Le président américain Joe Biden rencontre Kevin McCarthy, président de la Chambre des représentants, pour discuter du plafonnement de la dette, le 22 mai 2023. [AP Photo/ Keystone - Alex Brandon]
Comprendre le plafond de la dette américaine et pourquoi il nous concerne / Tout un monde / 11 min. / le 23 mai 2023
Depuis des semaines, la tension politique monte aux Etats-Unis autour du plafond de la dette, qui doit être augmenté d'urgence afin d'éviter un défaut de paiement. Et comme la dette américaine fait figure de référence boursière, une perte de sa fiabilité pourrait avoir des conséquences majeures au niveau mondial.

Pour fonctionner, la plupart des pays empruntent de l'argent et les Etats-Unis ne font pas exception. Ils en empruntent même toujours plus, si bien qu'ils se heurtent régulièrement au plafond d'endettement fixé par le Congrès (explications en encadré). Il faut alors négocier pour le relever.

C'est exactement ce qu'il se passe en ce moment: les Etats-Unis ont atteint ce plafond de 31'400 milliards de dollars en janvier 2023, et la Secrétaire au Trésor Janet Yellen a répété lundi que le pays atteindrait la limite de ses liquidités autour du 1er juin.

Or, les Etats-Unis empruntent quasiment chaque semaine et remboursent certains emprunts à court terme. "Si le Trésor arrive au bout de ses réserves de liquidités, ces emprunts à court terme ne pourraient pas être remboursés", explique Cédric Tille, professeur d’économie à l'IHEID de Genève, dans l'émission Tout un monde.

"Chantage" des républicains

Les Etats-Unis ne seraient donc plus en mesure de lever de nouveaux fonds, non à cause d'une perte de confiance des investisseurs, mais en raison de leurs propres règles et leurs blocages politiques.

Car avec un gouvernement démocrate et une Chambre des représentants à majorité républicaine, les négociations sont difficiles. Les républicains fixent leurs conditions: ils refusent notamment catégoriquement de couper dans le budget de la Défense ainsi que toute augmentation d'impôts.

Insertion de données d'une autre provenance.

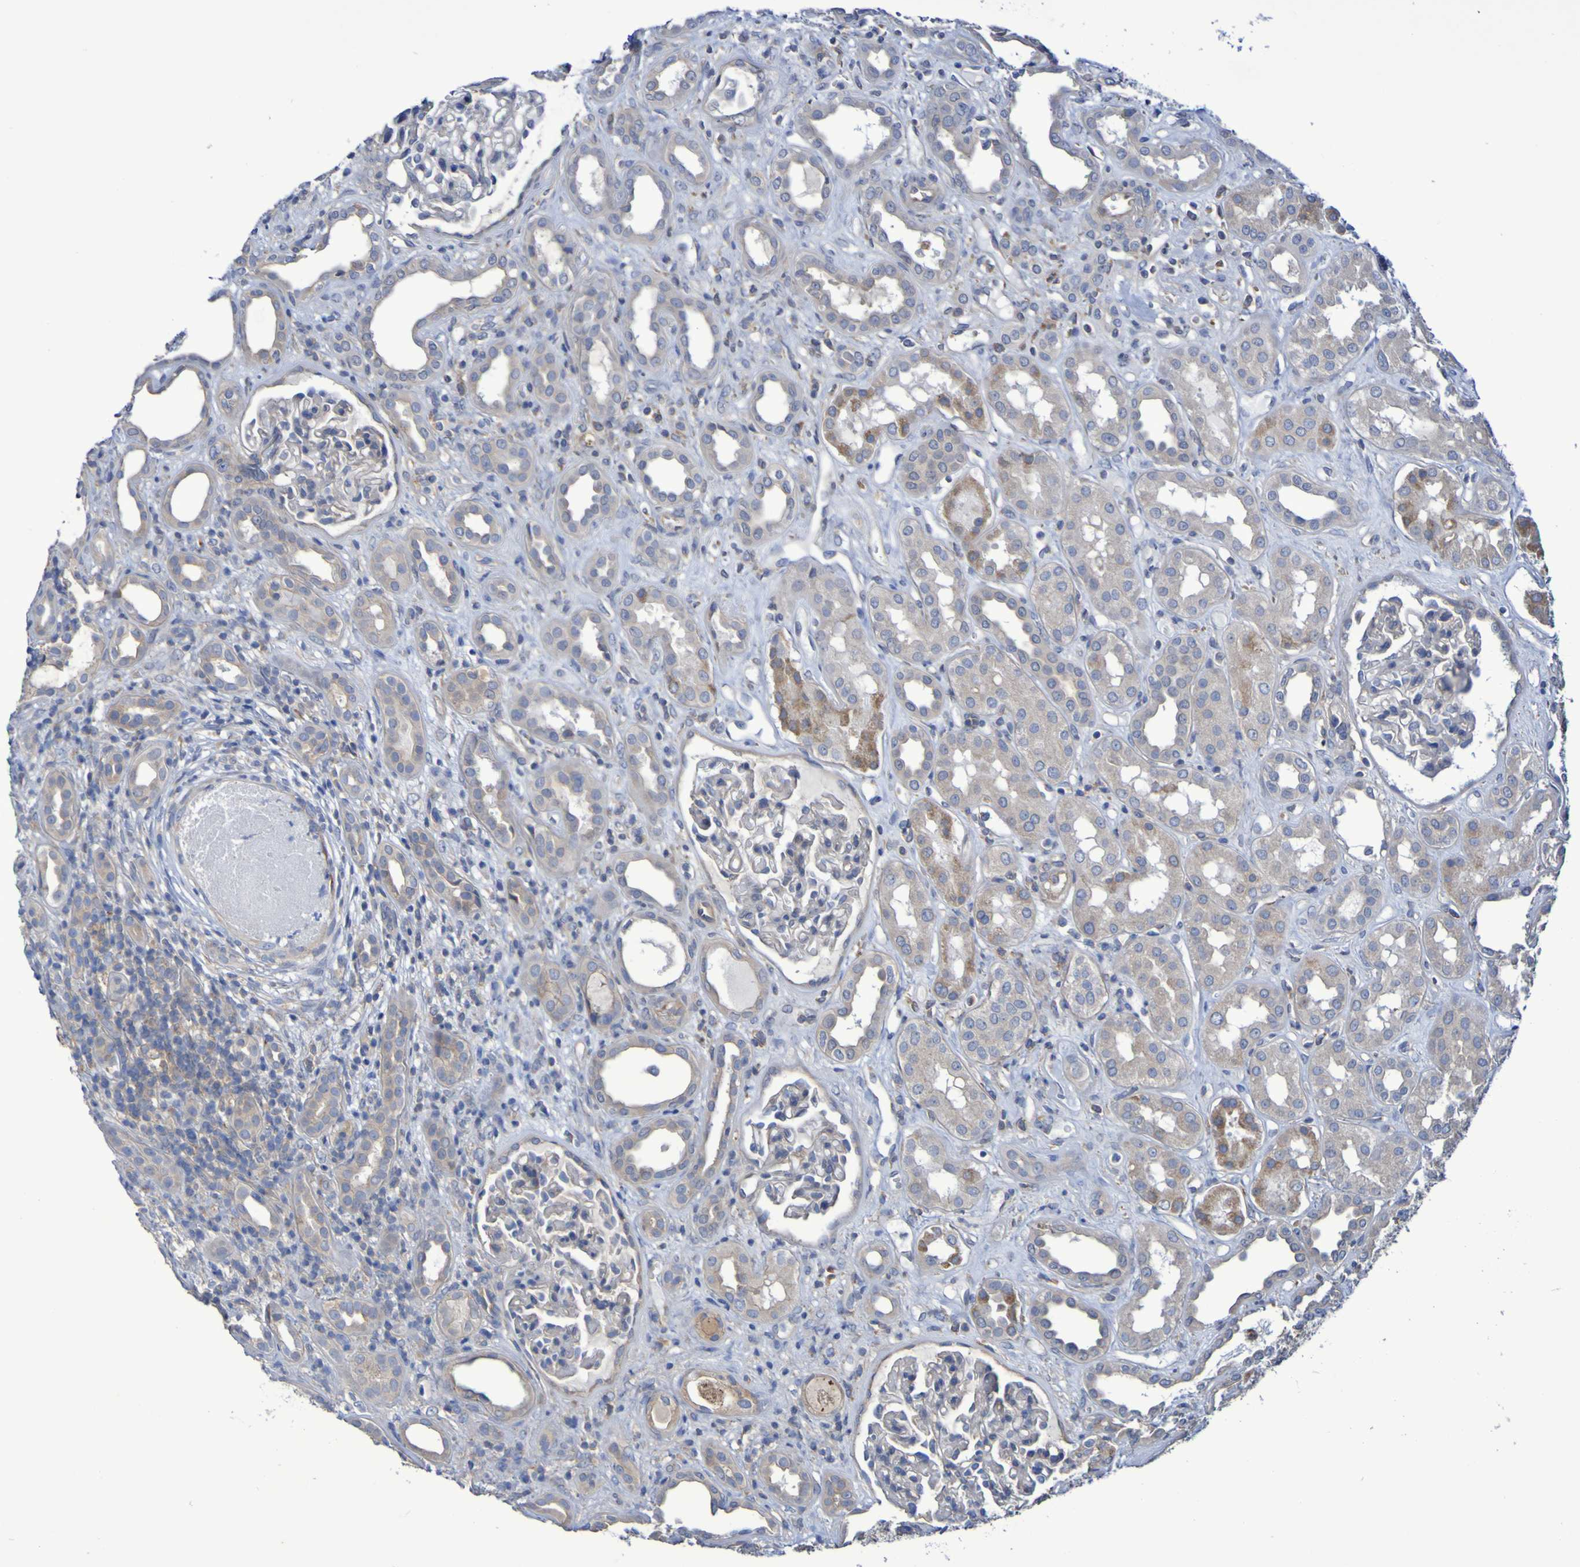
{"staining": {"intensity": "weak", "quantity": "<25%", "location": "cytoplasmic/membranous"}, "tissue": "kidney", "cell_type": "Cells in glomeruli", "image_type": "normal", "snomed": [{"axis": "morphology", "description": "Normal tissue, NOS"}, {"axis": "topography", "description": "Kidney"}], "caption": "An image of human kidney is negative for staining in cells in glomeruli.", "gene": "SYNJ1", "patient": {"sex": "male", "age": 59}}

Ils exigent aussi que l'administration Biden abandonne les subventions industrielles et les crédits d'impôt destinés à soutenir la transition écologique. Enfin, ils réclament des critères plus stricts pour l'accès aux soins de santé et aux bons d’alimentation.

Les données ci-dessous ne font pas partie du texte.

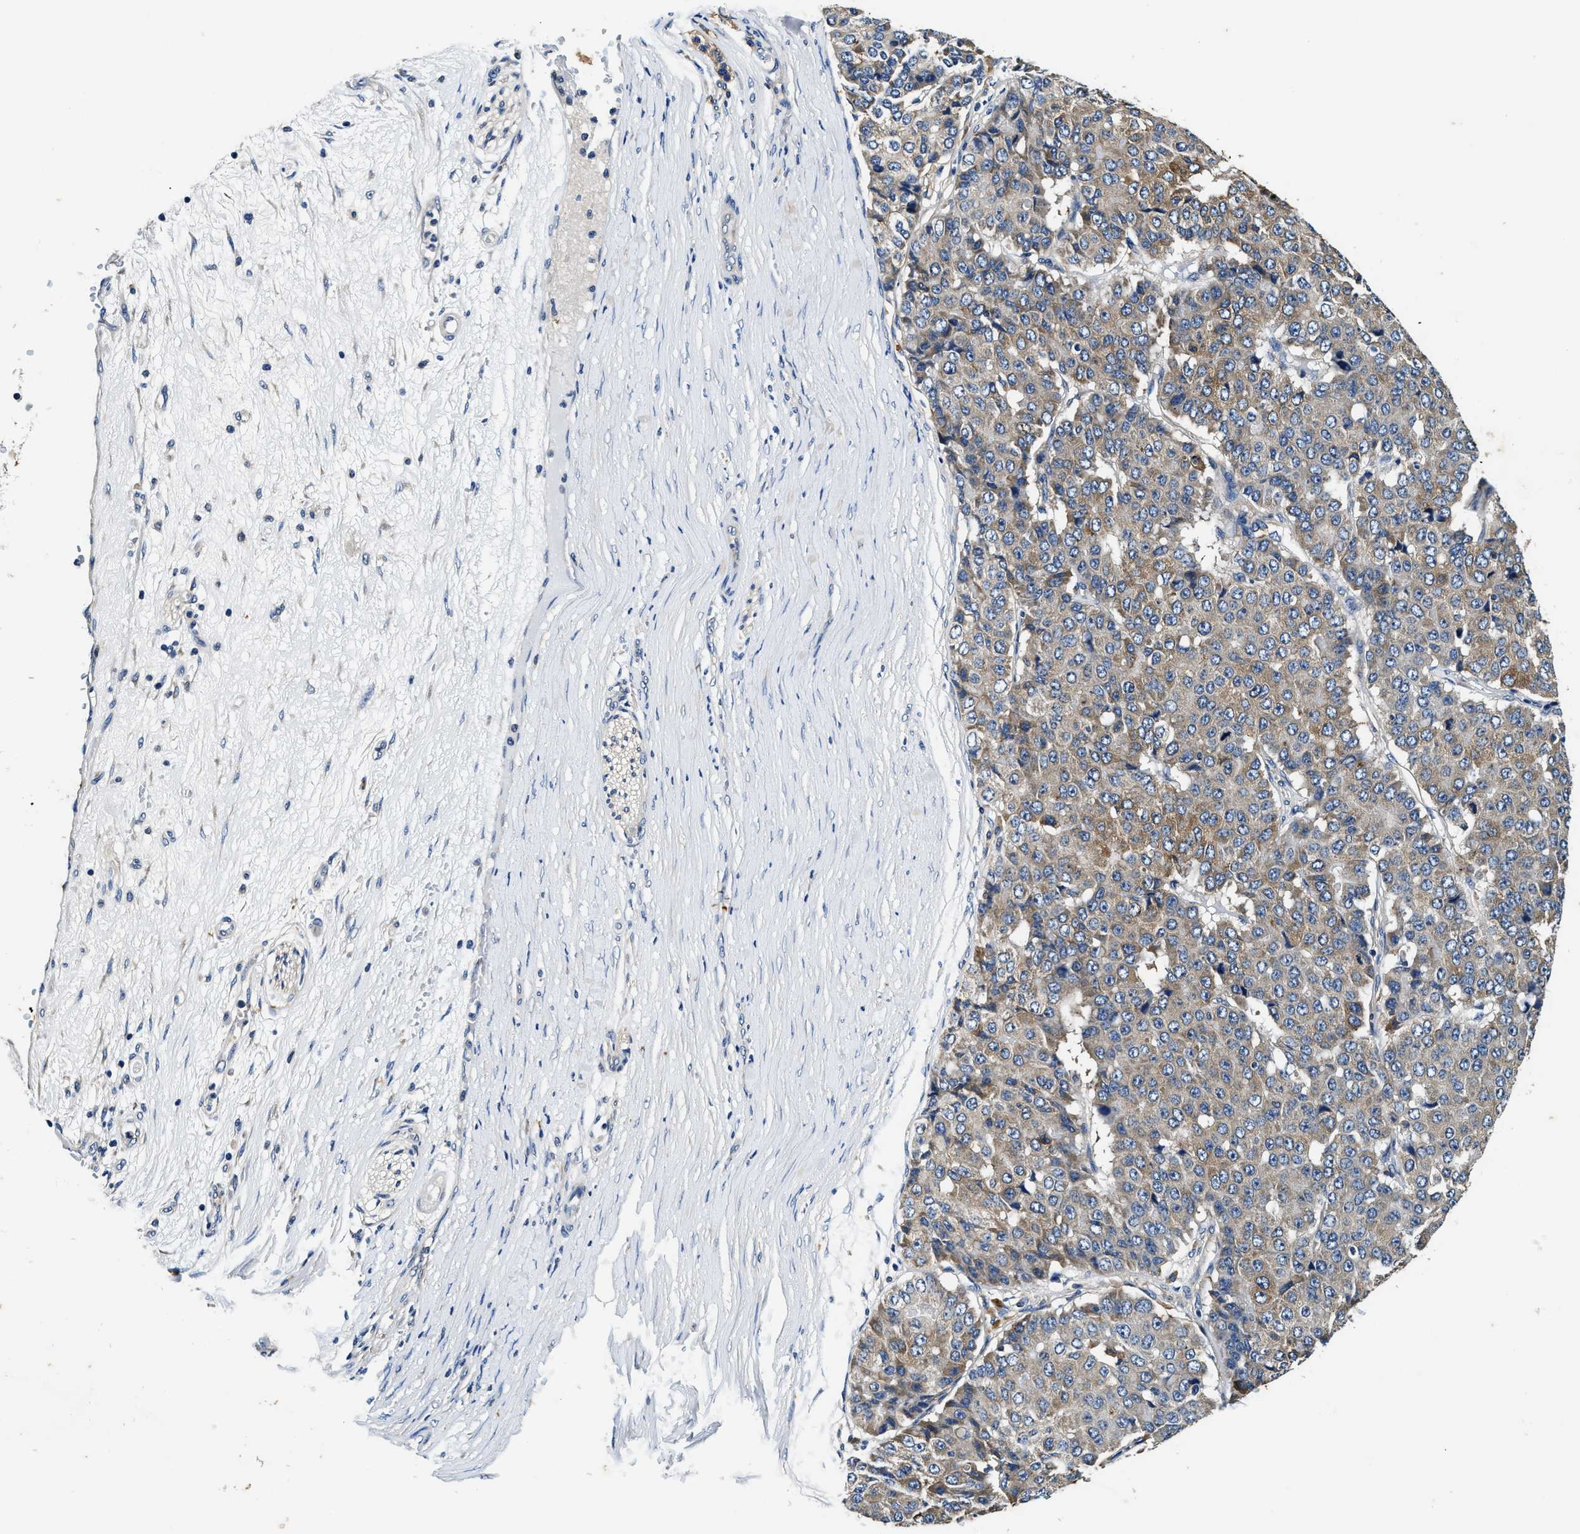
{"staining": {"intensity": "moderate", "quantity": "25%-75%", "location": "cytoplasmic/membranous"}, "tissue": "pancreatic cancer", "cell_type": "Tumor cells", "image_type": "cancer", "snomed": [{"axis": "morphology", "description": "Adenocarcinoma, NOS"}, {"axis": "topography", "description": "Pancreas"}], "caption": "Human adenocarcinoma (pancreatic) stained with a brown dye reveals moderate cytoplasmic/membranous positive staining in about 25%-75% of tumor cells.", "gene": "PI4KB", "patient": {"sex": "male", "age": 50}}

La Maison Blanche, quant à elle, voudrait taxer davantage les plus riches et les grandes entreprises pour augmenter les revenus de l'Etat. "Chacun des deux camps doit comprendre qu'il n'aura pas tout ce qu'il veut", a souligné mardi la porte-parole de la Maison Blanche Karine Jean-Pierre.

Situation inédite et inquiétante

En tant qu'économiste, Cédric Tille observe avec inquiétude les petits jeux politiques à Washington. "C'est jouer avec le feu", estime-t-il. "Il y a une dynamique qui est à la limite du chantage de la part des républicains pour essayer de faire passer leurs mesures favorites, plutôt que par un vote."

Le sujet est si brûlant que Joe Biden a écourté son voyage à l'étranger après le G7 pour rentrer à Washington. Une rencontre lundi soir a relancé les discussions, mais n'a pas permis de trouver un accord avec le chef de l'opposition Kevin McCarthy. Pourtant, l'enjeu est de taille non seulement pour les Etats-Unis, mais aussi pour la finance mondiale. Un défaut de paiement total serait inédit.

"Ce n'est pas la première fois qu'on a ce cirque, mais on n'est jamais arrivé dans une situation où l'un des partis au Congrès décide qu'il ne veut pas donner à l'État américain les moyens de financer ses engagements", note Cédric Tille.

C'est comme si on nous disait que la définition du mètre linéaire n'est pas la bonne. Toutes les mesures qu'on prend seraient remises en question!

Cédric Tille, professeur à l'IHEID

Il y a certes déjà eu des épisodes de lockdown, lorsque le gouvernement fédéral ferme la plupart de ses services "non vitaux". Mais un défaut de paiement irait plus loin, prévient l'économiste, car la dette du Trésor est la clé de voûte de tout le système financier mondial, en raison justement de sa stabilité. Beaucoup de transactions et de taux d'intérêt sont fixés par rapport à elle.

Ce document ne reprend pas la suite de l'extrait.